As recently as 50,000 years ago, there were at least 4 species of humans on Earth. Ourselves, Neanderthals, Denisovans, and an unknown group. Europeans all have some Neanderthal genes. Australasians have some Denisovan ancestry. Probably better seen as subspecies since Homo sapiens was able to breed with these other human groups....
https://www.sci-news.com/otherscien...-neanderthal-genome-fourth-lineage-01624.html
https://www.scientificamerican.com/article/denisovan-genome/
https://www.livinganthropologically.com/anthropology/denisovans-neandertals-human-races/
50,000 years ago? Who told you this...the evolution "fairy?"
Truly reliable evidence of man’s activity on earth is given, not in millions of years, but in thousands. For example, in The Fate of the Earth we read: “Only six or seven thousand years ago .... civilization emerged, enabling us to build up a human world.”
The Last Two Million Years states: “In the Old World, most of the critical steps in the farming revolution were taken between 10,000 and 5000 BC.” It also says: “
Only for the last 5000 years has man left written records.”

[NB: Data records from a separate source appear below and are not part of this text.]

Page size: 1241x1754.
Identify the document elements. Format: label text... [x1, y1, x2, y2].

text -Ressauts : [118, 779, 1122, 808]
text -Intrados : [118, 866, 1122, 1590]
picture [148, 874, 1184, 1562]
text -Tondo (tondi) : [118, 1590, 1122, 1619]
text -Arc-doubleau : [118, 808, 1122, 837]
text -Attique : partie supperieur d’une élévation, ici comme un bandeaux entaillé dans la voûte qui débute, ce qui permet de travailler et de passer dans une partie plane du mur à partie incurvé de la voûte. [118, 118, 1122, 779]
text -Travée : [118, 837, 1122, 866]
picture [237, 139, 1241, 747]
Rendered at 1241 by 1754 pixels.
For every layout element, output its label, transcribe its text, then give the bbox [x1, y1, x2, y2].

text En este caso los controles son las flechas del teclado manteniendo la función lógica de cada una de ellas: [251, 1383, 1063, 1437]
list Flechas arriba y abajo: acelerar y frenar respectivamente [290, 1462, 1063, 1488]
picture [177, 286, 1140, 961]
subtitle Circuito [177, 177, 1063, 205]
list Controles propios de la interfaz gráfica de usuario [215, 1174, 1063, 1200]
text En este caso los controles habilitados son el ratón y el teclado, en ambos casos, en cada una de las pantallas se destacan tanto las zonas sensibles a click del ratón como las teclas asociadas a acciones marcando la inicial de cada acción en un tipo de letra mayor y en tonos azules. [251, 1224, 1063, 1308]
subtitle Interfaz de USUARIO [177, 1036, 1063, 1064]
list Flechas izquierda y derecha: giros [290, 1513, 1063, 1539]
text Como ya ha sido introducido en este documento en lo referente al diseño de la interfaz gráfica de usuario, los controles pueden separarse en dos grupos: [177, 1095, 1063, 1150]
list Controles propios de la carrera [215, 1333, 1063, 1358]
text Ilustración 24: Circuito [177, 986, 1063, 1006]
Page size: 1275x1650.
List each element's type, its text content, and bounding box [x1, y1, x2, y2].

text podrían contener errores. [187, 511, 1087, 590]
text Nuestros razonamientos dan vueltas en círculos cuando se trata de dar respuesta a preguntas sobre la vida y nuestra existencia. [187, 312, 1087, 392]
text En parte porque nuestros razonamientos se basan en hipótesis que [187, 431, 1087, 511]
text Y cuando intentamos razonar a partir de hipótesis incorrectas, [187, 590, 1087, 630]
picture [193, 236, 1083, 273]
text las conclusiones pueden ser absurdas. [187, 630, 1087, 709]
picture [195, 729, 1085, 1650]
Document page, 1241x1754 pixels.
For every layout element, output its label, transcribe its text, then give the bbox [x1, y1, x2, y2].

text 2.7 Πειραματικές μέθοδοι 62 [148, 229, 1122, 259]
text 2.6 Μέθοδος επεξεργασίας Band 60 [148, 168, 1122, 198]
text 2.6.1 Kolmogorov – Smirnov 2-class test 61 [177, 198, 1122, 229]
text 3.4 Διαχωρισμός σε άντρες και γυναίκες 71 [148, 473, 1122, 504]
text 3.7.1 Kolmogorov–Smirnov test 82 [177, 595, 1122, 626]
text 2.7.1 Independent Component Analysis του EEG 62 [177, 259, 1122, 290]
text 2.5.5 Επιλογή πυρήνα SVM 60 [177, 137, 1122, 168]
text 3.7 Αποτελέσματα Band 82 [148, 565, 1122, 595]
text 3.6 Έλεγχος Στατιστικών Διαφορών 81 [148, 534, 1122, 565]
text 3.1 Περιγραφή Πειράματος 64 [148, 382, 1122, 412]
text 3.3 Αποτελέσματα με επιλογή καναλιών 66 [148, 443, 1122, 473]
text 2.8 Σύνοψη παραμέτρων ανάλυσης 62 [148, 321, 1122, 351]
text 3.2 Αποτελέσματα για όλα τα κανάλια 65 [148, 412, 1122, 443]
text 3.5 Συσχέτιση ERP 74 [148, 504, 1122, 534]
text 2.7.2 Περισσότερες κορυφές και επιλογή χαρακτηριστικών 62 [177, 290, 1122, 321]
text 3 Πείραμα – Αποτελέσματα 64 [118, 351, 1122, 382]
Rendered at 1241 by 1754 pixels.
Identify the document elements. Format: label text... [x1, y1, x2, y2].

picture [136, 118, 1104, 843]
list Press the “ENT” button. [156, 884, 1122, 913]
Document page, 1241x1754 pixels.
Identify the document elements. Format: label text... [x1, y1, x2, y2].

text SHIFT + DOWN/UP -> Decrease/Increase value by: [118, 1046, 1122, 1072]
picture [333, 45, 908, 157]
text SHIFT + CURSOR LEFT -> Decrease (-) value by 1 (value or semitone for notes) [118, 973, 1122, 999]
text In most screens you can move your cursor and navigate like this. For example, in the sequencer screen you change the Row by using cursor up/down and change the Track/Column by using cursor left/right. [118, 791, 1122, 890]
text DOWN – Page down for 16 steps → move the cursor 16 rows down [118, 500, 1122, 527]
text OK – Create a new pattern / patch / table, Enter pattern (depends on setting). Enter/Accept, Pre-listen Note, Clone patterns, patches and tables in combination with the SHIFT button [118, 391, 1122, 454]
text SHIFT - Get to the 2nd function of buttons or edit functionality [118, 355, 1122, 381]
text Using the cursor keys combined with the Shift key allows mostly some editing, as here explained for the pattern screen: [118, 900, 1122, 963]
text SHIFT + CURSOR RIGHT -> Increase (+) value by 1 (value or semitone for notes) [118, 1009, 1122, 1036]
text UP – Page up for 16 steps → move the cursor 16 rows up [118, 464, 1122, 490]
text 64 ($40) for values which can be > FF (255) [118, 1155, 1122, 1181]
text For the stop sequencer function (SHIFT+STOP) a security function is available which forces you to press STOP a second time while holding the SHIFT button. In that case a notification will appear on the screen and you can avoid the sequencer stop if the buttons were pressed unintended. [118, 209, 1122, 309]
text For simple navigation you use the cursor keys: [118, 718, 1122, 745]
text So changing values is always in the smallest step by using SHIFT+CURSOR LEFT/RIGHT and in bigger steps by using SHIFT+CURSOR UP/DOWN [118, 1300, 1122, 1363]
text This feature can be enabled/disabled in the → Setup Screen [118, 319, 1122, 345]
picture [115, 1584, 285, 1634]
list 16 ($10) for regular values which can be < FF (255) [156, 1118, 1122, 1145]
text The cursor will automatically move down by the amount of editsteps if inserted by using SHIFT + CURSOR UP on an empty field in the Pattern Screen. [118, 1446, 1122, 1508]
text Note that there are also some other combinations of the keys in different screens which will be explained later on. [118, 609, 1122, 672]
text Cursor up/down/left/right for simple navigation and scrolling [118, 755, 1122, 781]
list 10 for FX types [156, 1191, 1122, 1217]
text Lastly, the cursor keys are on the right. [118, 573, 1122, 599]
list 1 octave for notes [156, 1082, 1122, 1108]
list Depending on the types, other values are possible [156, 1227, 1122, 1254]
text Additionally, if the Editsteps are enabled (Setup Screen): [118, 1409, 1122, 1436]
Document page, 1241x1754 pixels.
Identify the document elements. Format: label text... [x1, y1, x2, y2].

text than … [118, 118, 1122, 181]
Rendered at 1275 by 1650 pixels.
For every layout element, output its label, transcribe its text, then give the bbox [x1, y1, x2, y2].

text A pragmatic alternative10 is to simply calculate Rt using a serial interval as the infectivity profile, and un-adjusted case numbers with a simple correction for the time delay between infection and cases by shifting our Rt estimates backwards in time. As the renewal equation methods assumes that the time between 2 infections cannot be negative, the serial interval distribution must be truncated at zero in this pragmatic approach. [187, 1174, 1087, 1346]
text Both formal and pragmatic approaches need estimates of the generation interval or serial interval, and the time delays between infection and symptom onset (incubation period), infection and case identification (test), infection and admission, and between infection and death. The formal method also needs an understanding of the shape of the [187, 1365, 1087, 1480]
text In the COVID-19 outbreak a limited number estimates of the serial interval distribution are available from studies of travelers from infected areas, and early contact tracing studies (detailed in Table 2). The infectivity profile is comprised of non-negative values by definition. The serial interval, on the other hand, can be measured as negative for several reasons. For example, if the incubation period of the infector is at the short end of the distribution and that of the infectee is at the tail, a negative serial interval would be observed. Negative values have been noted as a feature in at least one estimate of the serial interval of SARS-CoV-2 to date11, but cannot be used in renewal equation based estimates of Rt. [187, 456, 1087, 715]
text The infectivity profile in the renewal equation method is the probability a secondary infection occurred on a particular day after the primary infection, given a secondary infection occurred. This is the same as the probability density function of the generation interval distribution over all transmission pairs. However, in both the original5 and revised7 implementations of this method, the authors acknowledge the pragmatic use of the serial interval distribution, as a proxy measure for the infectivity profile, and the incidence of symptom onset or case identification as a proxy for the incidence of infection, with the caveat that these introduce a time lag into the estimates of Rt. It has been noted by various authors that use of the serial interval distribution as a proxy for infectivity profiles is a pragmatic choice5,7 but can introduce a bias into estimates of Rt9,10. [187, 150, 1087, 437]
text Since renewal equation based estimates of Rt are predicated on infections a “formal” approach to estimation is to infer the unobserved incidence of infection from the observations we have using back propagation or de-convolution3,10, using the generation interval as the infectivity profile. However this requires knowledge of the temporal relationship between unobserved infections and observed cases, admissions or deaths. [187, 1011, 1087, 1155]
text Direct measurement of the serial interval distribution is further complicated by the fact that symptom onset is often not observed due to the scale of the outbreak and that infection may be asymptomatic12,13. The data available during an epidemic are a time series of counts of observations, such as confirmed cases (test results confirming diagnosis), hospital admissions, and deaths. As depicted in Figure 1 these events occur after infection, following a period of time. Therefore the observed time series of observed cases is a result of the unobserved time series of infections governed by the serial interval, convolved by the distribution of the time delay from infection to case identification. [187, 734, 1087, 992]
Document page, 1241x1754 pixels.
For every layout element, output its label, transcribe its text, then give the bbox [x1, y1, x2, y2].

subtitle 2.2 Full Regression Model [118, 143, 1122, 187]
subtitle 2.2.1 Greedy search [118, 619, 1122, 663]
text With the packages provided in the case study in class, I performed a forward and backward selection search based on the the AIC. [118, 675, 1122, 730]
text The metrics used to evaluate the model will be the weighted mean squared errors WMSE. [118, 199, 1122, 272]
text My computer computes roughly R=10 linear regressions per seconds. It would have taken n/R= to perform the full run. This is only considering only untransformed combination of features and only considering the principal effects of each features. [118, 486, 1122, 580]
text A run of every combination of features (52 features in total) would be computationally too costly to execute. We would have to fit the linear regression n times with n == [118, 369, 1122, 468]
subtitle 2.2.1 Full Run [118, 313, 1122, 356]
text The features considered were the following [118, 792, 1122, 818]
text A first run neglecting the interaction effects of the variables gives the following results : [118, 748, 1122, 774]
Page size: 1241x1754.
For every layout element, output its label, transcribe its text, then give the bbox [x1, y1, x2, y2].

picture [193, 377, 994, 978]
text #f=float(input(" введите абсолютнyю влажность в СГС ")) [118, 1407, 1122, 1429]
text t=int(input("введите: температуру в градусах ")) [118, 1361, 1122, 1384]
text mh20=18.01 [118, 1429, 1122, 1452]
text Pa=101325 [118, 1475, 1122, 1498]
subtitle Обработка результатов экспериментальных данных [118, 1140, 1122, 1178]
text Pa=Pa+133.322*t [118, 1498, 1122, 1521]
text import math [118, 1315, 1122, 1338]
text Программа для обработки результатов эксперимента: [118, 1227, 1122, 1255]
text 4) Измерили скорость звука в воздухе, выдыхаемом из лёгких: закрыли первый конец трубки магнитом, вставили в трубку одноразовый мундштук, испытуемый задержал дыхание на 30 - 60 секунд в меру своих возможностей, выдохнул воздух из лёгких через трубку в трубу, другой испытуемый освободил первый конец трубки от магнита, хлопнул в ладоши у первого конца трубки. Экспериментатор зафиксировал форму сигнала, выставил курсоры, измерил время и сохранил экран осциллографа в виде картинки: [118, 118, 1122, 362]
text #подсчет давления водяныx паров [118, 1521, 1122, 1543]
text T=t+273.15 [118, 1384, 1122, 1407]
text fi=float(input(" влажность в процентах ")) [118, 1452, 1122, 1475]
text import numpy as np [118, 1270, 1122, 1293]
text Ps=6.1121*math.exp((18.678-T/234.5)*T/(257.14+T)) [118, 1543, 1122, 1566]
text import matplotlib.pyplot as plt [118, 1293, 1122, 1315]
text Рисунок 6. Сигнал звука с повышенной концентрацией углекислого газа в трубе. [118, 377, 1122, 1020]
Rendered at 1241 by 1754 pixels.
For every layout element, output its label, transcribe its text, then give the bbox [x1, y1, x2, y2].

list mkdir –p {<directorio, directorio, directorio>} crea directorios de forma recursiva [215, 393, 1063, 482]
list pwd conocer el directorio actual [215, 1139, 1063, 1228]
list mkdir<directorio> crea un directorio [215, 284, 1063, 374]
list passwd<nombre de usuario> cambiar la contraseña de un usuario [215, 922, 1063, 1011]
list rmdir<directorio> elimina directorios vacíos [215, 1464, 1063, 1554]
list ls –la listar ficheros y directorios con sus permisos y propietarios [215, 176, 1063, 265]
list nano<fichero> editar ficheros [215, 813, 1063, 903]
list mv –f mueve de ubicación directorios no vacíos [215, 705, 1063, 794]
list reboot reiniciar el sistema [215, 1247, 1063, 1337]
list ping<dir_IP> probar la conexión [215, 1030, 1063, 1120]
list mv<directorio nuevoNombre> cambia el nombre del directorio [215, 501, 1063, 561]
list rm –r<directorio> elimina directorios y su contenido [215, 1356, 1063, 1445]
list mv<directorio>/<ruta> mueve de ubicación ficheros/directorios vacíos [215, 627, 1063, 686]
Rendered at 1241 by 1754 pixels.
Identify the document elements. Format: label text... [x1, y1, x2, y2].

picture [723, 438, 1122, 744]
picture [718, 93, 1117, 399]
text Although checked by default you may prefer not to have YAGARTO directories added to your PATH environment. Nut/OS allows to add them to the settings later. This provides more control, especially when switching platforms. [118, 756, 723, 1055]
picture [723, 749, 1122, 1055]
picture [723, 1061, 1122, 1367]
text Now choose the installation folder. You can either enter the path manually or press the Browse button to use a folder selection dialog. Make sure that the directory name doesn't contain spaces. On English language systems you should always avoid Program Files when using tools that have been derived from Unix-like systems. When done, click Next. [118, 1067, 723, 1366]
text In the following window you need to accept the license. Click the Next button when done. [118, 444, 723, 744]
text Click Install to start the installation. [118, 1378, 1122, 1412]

The fact that the fossil record shows modern man suddenly appearing on earth, and that reliable historical records are admittedly recent, harmonizes with the Bible’s chronology for human life on earth.
Nobel prize winning nuclear physicist W.F. Libby, one of the pioneers in radiocarbon dating, stated in Science: “The research in the development of the dating technique consisted of two stages—dating of samples from the historical and the prehistorical epochs, respectively. Arnold [a co-worker] and I had our first shock when our advisers informed us that
history extended back only for 5000 years. ...
You read statements to the effect that such and such a society or archaeological site is 20,000 years old. We learned rather abruptly that these numbers, these ancient ages, are not known accurately.
When reviewing a book on evolution, English author Malcolm Muggeridge commented on the lack of evidence for evolution. He noted that
wild speculations flourished nevertheless. Then he said: “The Genesis account seems, by comparison, sober enough and at least has the merit of being validly related to what we know about human beings and their behavior.” He said that the unfounded claims of
millions of years for man’s evolution “and wild leaps from skull to skull, cannot but strike anyone not caught up in the [evolutionary] myth as
pure fantasy.”
Muggeridge concluded: “Posterity will surely be amazed, and I hope vastly amused, that such slipshod and unconvincing theorizing should have so easily captivated twentieth-century minds and been so widely and recklessly applied.”